<<<<
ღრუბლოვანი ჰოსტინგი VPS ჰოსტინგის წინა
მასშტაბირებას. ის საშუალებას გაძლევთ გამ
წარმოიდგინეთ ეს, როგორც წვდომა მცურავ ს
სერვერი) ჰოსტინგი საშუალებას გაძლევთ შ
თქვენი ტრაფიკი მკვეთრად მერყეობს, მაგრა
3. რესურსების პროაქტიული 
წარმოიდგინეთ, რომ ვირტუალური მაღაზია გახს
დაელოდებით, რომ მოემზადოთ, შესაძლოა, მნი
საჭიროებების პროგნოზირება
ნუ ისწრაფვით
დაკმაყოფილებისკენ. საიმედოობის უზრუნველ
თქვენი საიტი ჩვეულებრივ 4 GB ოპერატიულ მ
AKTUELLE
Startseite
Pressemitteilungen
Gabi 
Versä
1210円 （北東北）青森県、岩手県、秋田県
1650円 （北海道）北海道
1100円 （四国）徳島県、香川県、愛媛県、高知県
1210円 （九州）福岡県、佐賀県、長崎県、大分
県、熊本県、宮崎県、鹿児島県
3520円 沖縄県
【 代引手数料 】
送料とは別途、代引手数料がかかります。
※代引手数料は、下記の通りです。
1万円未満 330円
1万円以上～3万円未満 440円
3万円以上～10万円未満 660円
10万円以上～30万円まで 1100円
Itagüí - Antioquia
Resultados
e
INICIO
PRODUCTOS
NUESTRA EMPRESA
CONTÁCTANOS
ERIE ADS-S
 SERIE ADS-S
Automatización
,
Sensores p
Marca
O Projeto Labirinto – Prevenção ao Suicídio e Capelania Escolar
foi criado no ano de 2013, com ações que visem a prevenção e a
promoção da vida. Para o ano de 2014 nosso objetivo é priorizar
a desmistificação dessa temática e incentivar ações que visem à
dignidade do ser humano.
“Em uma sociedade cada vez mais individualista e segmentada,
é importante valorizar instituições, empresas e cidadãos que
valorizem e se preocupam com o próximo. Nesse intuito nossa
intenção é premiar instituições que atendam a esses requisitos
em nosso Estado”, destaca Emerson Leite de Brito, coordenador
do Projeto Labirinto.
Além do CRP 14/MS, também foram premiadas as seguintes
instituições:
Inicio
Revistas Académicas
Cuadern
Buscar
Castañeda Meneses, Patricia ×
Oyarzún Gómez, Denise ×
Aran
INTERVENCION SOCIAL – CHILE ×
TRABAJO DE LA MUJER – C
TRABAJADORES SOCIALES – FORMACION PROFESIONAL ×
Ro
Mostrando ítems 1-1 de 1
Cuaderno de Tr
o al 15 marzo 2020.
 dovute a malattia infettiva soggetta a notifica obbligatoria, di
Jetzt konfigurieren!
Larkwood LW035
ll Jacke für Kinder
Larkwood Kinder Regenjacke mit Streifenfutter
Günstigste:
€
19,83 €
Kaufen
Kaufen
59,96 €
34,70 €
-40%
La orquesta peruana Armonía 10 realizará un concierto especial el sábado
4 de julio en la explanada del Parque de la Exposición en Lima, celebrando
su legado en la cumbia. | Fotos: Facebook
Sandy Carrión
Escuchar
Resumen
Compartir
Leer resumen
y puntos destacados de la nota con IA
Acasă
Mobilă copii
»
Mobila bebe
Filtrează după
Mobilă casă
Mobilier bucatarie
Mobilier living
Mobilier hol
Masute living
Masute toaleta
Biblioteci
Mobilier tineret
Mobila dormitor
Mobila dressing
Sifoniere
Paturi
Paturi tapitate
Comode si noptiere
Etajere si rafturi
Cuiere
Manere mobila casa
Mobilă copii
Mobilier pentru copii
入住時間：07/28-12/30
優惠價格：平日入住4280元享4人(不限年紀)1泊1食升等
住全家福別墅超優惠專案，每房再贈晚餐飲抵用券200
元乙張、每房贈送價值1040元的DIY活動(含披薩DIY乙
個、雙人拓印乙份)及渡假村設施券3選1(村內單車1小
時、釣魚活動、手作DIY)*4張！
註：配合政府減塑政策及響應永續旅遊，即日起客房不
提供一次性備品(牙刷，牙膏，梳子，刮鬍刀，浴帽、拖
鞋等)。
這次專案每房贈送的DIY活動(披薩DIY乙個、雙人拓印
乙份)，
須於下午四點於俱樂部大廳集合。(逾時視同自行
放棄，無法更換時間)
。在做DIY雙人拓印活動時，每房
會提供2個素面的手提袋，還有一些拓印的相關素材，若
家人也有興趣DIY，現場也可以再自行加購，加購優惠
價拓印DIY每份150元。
>>>>
__EXERCISE AIM__.
Swap every "Kaufen" in the material above for "Comprar" and give all of the material's text back with nothing else altered.

__EXERCISE ANSWER__.
ღრუბლოვანი ჰოსტინგი VPS ჰოსტინგის წინა
მასშტაბირებას. ის საშუალებას გაძლევთ გამ
წარმოიდგინეთ ეს, როგორც წვდომა მცურავ ს
სერვერი) ჰოსტინგი საშუალებას გაძლევთ შ
თქვენი ტრაფიკი მკვეთრად მერყეობს, მაგრა
3. რესურსების პროაქტიული 
წარმოიდგინეთ, რომ ვირტუალური მაღაზია გახს
დაელოდებით, რომ მოემზადოთ, შესაძლოა, მნი
საჭიროებების პროგნოზირება
ნუ ისწრაფვით
დაკმაყოფილებისკენ. საიმედოობის უზრუნველ
თქვენი საიტი ჩვეულებრივ 4 GB ოპერატიულ მ
AKTUELLE
Startseite
Pressemitteilungen
Gabi 
Versä
1210円 （北東北）青森県、岩手県、秋田県
1650円 （北海道）北海道
1100円 （四国）徳島県、香川県、愛媛県、高知県
1210円 （九州）福岡県、佐賀県、長崎県、大分
県、熊本県、宮崎県、鹿児島県
3520円 沖縄県
【 代引手数料 】
送料とは別途、代引手数料がかかります。
※代引手数料は、下記の通りです。
1万円未満 330円
1万円以上～3万円未満 440円
3万円以上～10万円未満 660円
10万円以上～30万円まで 1100円
Itagüí - Antioquia
Resultados
e
INICIO
PRODUCTOS
NUESTRA EMPRESA
CONTÁCTANOS
ERIE ADS-S
 SERIE ADS-S
Automatización
,
Sensores p
Marca
O Projeto Labirinto – Prevenção ao Suicídio e Capelania Escolar
foi criado no ano de 2013, com ações que visem a prevenção e a
promoção da vida. Para o ano de 2014 nosso objetivo é priorizar
a desmistificação dessa temática e incentivar ações que visem à
dignidade do ser humano.
“Em uma sociedade cada vez mais individualista e segmentada,
é importante valorizar instituições, empresas e cidadãos que
valorizem e se preocupam com o próximo. Nesse intuito nossa
intenção é premiar instituições que atendam a esses requisitos
em nosso Estado”, destaca Emerson Leite de Brito, coordenador
do Projeto Labirinto.
Além do CRP 14/MS, também foram premiadas as seguintes
instituições:
Inicio
Revistas Académicas
Cuadern
Buscar
Castañeda Meneses, Patricia ×
Oyarzún Gómez, Denise ×
Aran
INTERVENCION SOCIAL – CHILE ×
TRABAJO DE LA MUJER – C
TRABAJADORES SOCIALES – FORMACION PROFESIONAL ×
Ro
Mostrando ítems 1-1 de 1
Cuaderno de Tr
o al 15 marzo 2020.
 dovute a malattia infettiva soggetta a notifica obbligatoria, di
Jetzt konfigurieren!
Larkwood LW035
ll Jacke für Kinder
Larkwood Kinder Regenjacke mit Streifenfutter
Günstigste:
€
19,83 €
Comprar
Comprar
59,96 €
34,70 €
-40%
La orquesta peruana Armonía 10 realizará un concierto especial el sábado
4 de julio en la explanada del Parque de la Exposición en Lima, celebrando
su legado en la cumbia. | Fotos: Facebook
Sandy Carrión
Escuchar
Resumen
Compartir
Leer resumen
y puntos destacados de la nota con IA
Acasă
Mobilă copii
»
Mobila bebe
Filtrează după
Mobilă casă
Mobilier bucatarie
Mobilier living
Mobilier hol
Masute living
Masute toaleta
Biblioteci
Mobilier tineret
Mobila dormitor
Mobila dressing
Sifoniere
Paturi
Paturi tapitate
Comode si noptiere
Etajere si rafturi
Cuiere
Manere mobila casa
Mobilă copii
Mobilier pentru copii
入住時間：07/28-12/30
優惠價格：平日入住4280元享4人(不限年紀)1泊1食升等
住全家福別墅超優惠專案，每房再贈晚餐飲抵用券200
元乙張、每房贈送價值1040元的DIY活動(含披薩DIY乙
個、雙人拓印乙份)及渡假村設施券3選1(村內單車1小
時、釣魚活動、手作DIY)*4張！
註：配合政府減塑政策及響應永續旅遊，即日起客房不
提供一次性備品(牙刷，牙膏，梳子，刮鬍刀，浴帽、拖
鞋等)。
這次專案每房贈送的DIY活動(披薩DIY乙個、雙人拓印
乙份)，
須於下午四點於俱樂部大廳集合。(逾時視同自行
放棄，無法更換時間)
。在做DIY雙人拓印活動時，每房
會提供2個素面的手提袋，還有一些拓印的相關素材，若
家人也有興趣DIY，現場也可以再自行加購，加購優惠
價拓印DIY每份150元。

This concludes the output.